No obstante, les habló durante largo rato. Les dijo que ya no se engañaba en punto a sus intenciones. En términos nada ambiguos les acusó de haberle asesinado esposas e hijos, y que ahora, al parecer, se dedicaban a las ovejas.
—Seguid —dijo—, seguid, pues, si os atrevéis. Pero no permitiré que nadie haga el tirano conmigo. Derrumbad la montaña sobre el pegujal, si queréis, pero allí me quedaré mientras tenga fuerzas para seguir respirando. Nadie me dominará, y vosotros menos que nadie.

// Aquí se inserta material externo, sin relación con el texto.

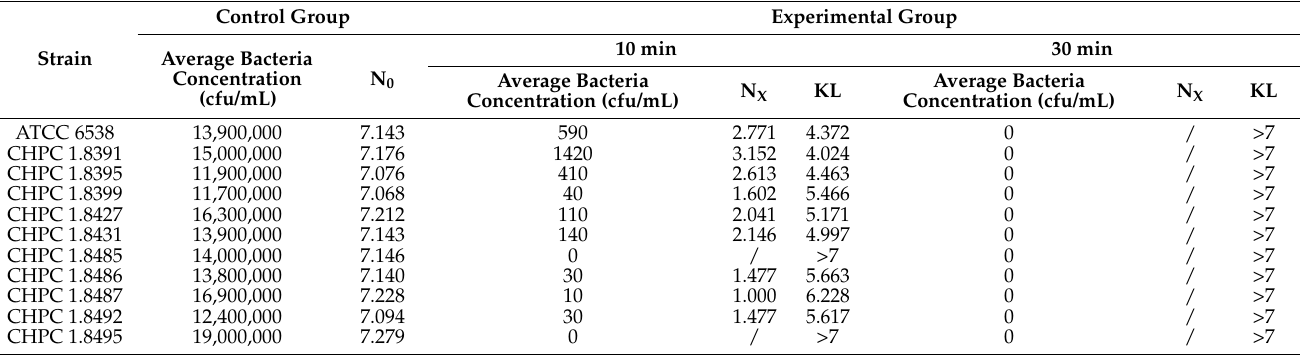
Table 3. Quantitative germicidal test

Ninguna respuesta, aparte de que las estrellas del cielo sonrieron con sus extraños ojos dorados al hombre mortal y a sus enemigos.
Luego dijo:
—Aquí tengo una piedra —y ante las mismas narices de ellos agitó la piedra que había sacado de entre el cascajo—. Aquí tengo una piedra. Creéis que os la voy a dar. Os estáis diciendo: debe estar asustado, ahora que está ante nosotros con una piedra en la mano. Os estáis diciendo: al fin nos ha traído una piedra, porque tiene miedo de perder a su Asta Sóllilja como perdió a sus dos esposas. Pero yo digo: heme aquí, Bjartur de la Casa Estival, un hombre libre en la tierra, un islandés independiente desde el día de la colonización hasta esta hora y momento. Podéis dejar caer la montaña sobre mí. Pero nunca os daré una piedra.

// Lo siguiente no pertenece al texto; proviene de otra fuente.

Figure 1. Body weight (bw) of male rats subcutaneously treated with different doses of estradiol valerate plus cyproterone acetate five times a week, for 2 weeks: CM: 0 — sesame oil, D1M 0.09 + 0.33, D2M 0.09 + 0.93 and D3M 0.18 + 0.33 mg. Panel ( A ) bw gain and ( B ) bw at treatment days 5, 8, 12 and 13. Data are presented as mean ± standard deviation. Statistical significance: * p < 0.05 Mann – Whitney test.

Y como prueba de esta falta de respeto, lanzó la piedra al barranco y se la escuchó despertando ecos. Y de abajo llegó el sonido de voces aprensivas y viejas, como si la ramera y su familia hubiesen despertado del sueño de siglos e iniciado su averiguación. Nunca estuvo Bjartur tan lejos de buscar la ayuda de nadie como en ese momento en que aclaró su posición. Nunca se sintió más decidido a enfrentarse, solo y sin apoyo, contra los monstruos del país y a continuar la lucha singular hasta el fin.
Volviéndose sobre los talones, se alejó hacia su valle.